Мы доехали до небольшого городка в Пенсильвании. Нас привязали к длинному забору на окраине этого городка. Зачем? Ха. Три раза ха! Нас начали продавать. Сержант, старший в нашей колонне, проехал по городку и объявил, что жители города могут с аукциона выкупить у федерального правительства в собственность пленных преступников. Нас продавали как рабов. И нас покупали как рабов. В основном рабов покупали фермеры. Торговля шла бойко. Сержант едва успевал пересчитывать наличные. Нераспроданными осталось трое. Доходяги. Кому они нужны? Сержант предложил фермерам забрать их бесплатно.
– Они же сдохнут через неделю, больше на их кормежку потратишь!
– Ну, раз так, – сержант достал пистолет и три раза выстрелил. – Они мне тоже больше не нужны. Трупы переходят в собственность общины. Делайте с ними, что хотите.
И наши конвойные уехали.
На ферме нас было сначала семеро. Потом хозяин докупил еще двенадцать пленных. Мы работали в поле от рассвета до заката. Кормили нас так, чтобы только не померли. Но все же мы умирали. Был один радостный момент, когда нам выпало облегчение. Из разговоров на ферме мы узнали, что в мире придумали какую-то новую мощную бомбу и спастись от нее можно только глубоко под землей. И скоро, возможно, враги США начнут бомбить Америку такими бомбами. Тогда хозяин начал спешно строить бункер. Привез стройматериалов, и мы копали котлован, бетонировали, засыпали все землей. Была большая спешка. Кормил нас хозяин тогда от пуза, даже выдал нам каждому по одеялу. Бункер получился не очень большим. Только для семьи хозяина и его работников. Нам там места не хватило бы. Но мы и этому радовались. Когда начнется бомбежка, все спрячутся в бункере, а мы сможем сбежать.
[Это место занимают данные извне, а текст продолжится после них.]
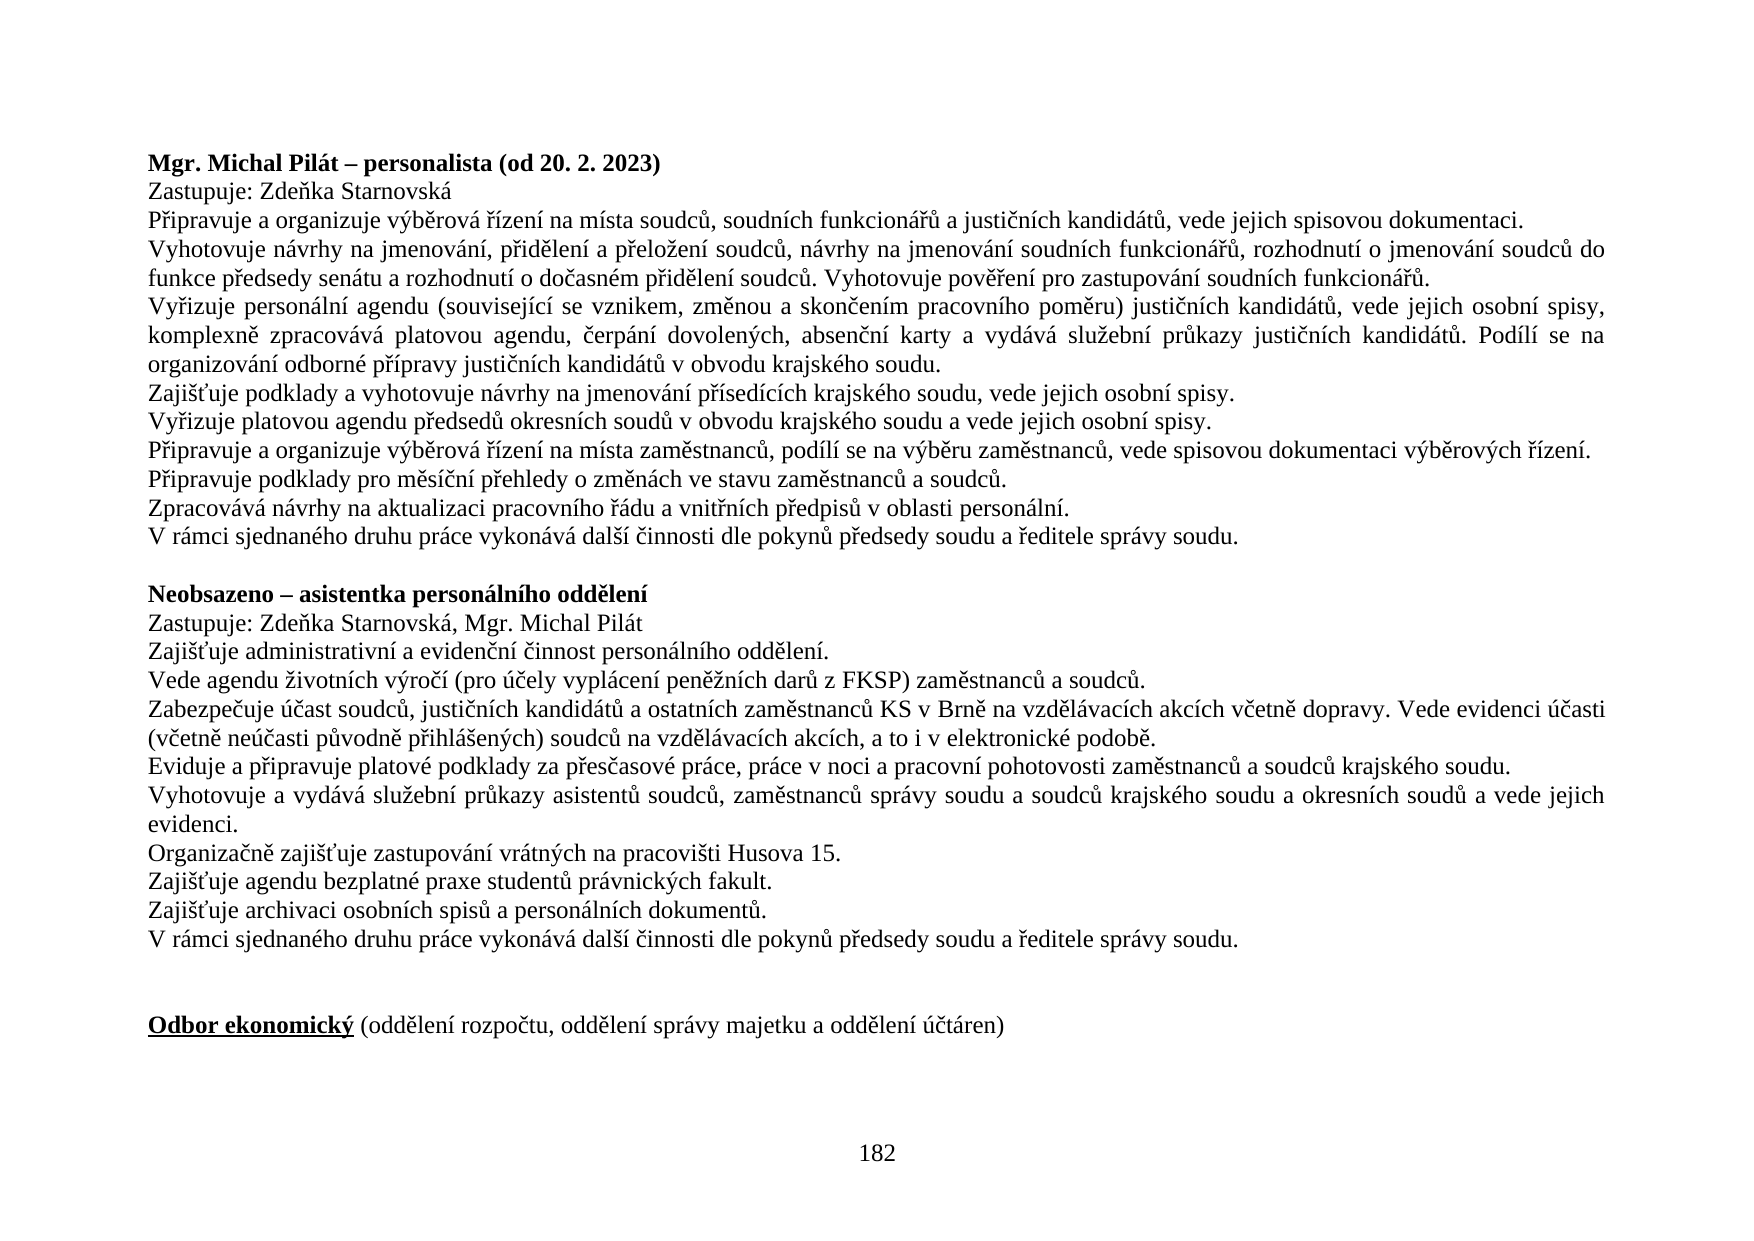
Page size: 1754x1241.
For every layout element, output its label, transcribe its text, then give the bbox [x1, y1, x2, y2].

Но бомбежки все не было. Вроде бы где-то, как говорили, и взрывались эти бомбы, но не у нас. И продолжилось наше рабство. Я потерял счет годам. Зачем их было считать рабу, ведь рабство бессрочно. Иногда у кого-то из моих товарищей не выдерживали нервы, и тогда он кидался на сыновей хозяина, исполнявших обязанности надсмотрщиков. И тогда его пристреливали, как взбесившуюся собаку.